▸ **TASK INPUT**
=== Begin Enclosure ===

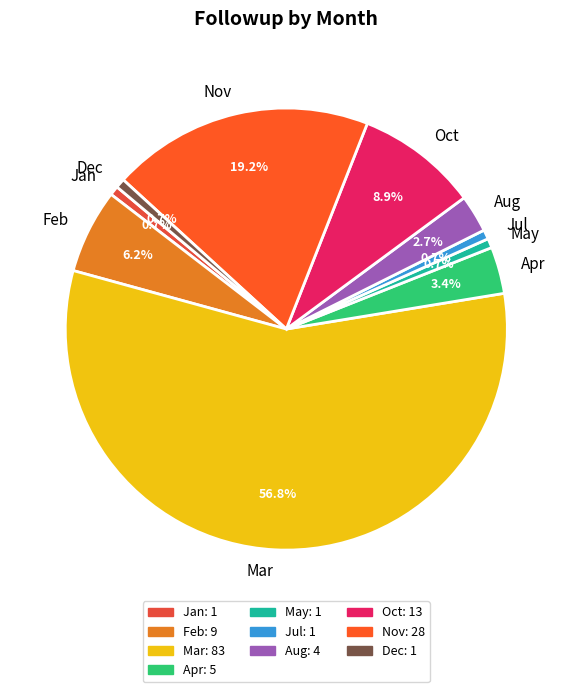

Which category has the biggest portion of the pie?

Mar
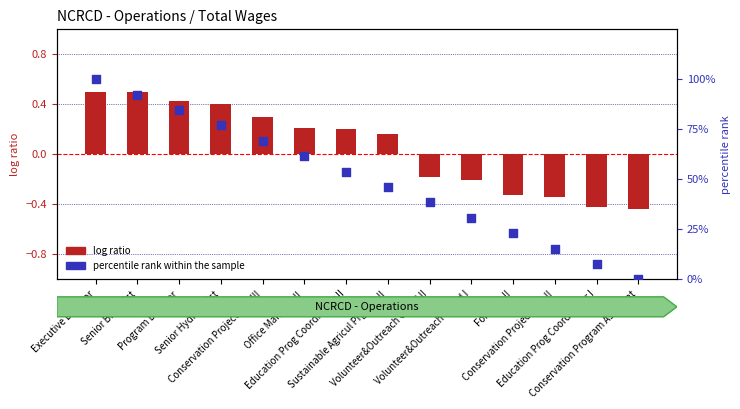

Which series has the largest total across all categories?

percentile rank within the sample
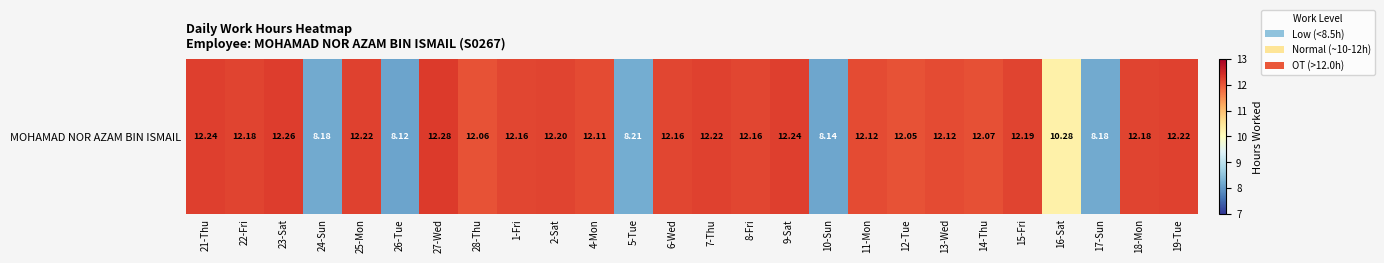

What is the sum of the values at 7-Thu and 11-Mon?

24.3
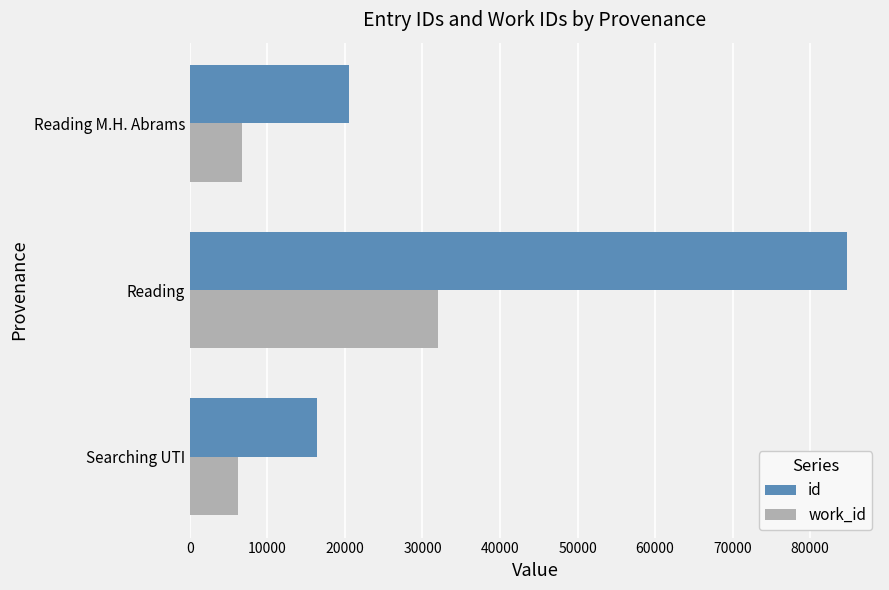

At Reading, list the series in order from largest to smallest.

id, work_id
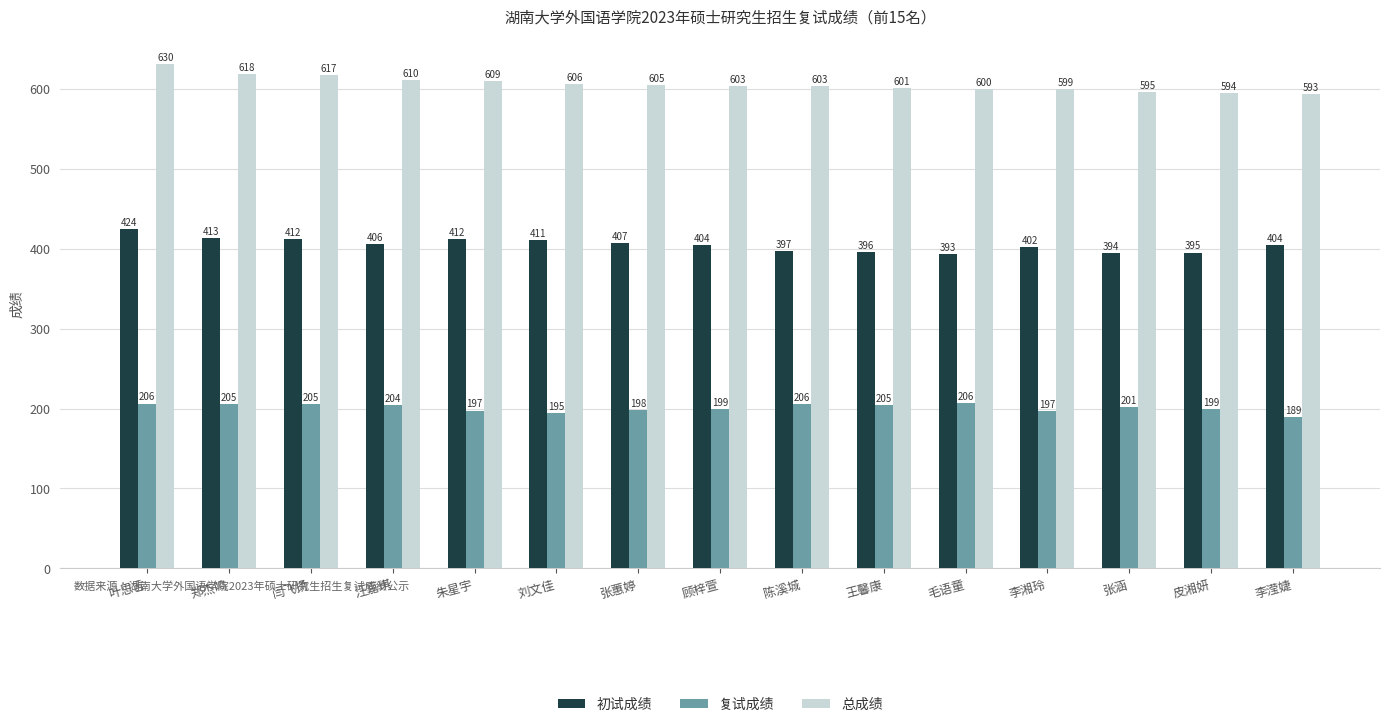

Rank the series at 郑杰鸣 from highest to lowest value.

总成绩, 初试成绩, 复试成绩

=== End Enclosure ===
=== Begin Enclosure ===

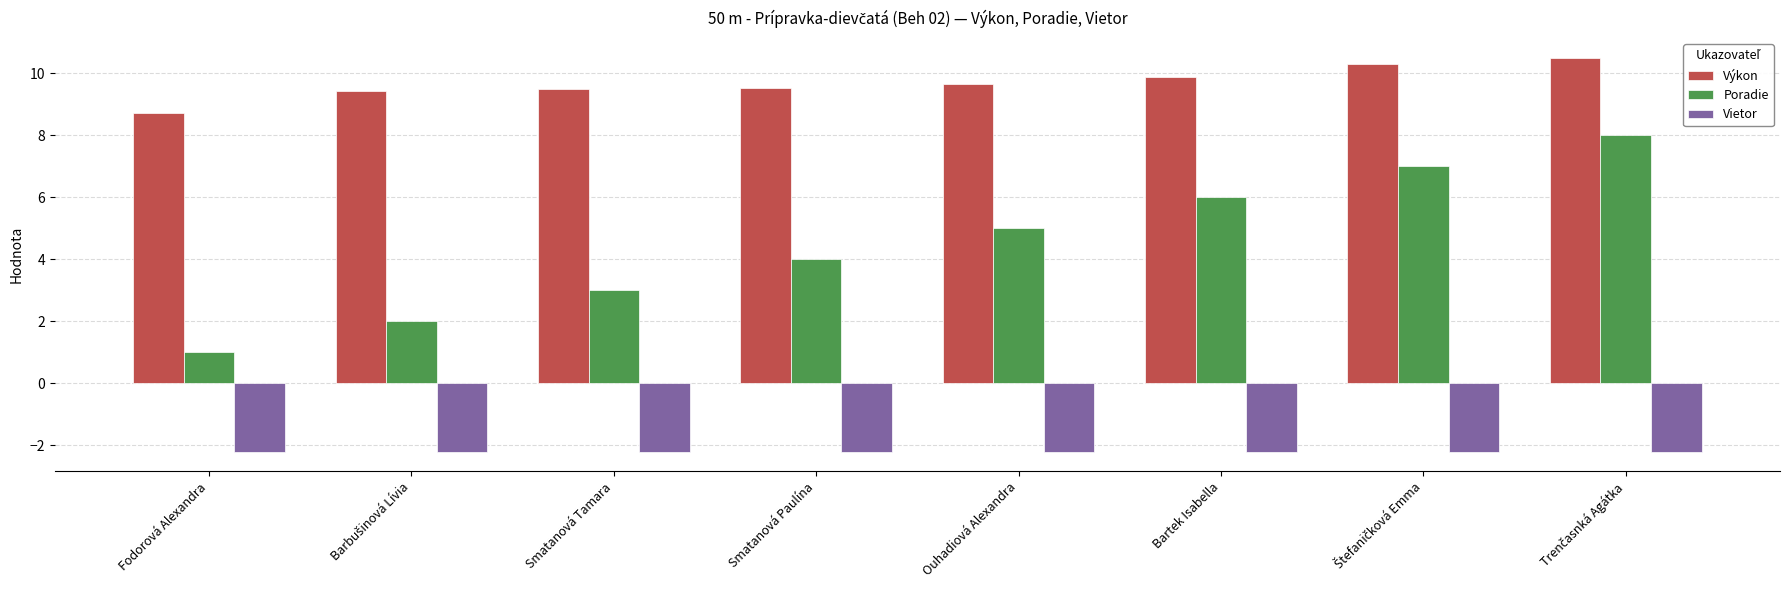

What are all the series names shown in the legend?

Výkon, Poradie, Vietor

=== End Enclosure ===

▸ **JOB**
Rewrite the material starting at the line containing "Which category has" and ending at the line containing "Rank the series", swapping "series" for "data set" and changing nothing else. Leave the pictures out of your answer.

▸ **SOLUTION TO THE EXERCISE**
Which category has the biggest portion of the pie?

Mar

Which data set has the largest total across all categories?

percentile rank within the sample

What is the sum of the values at 7-Thu and 11-Mon?

24.3

At Reading, list the data set in order from largest to smallest.

id, work_id

Rank the data set at 郑杰鸣 from highest to lowest value.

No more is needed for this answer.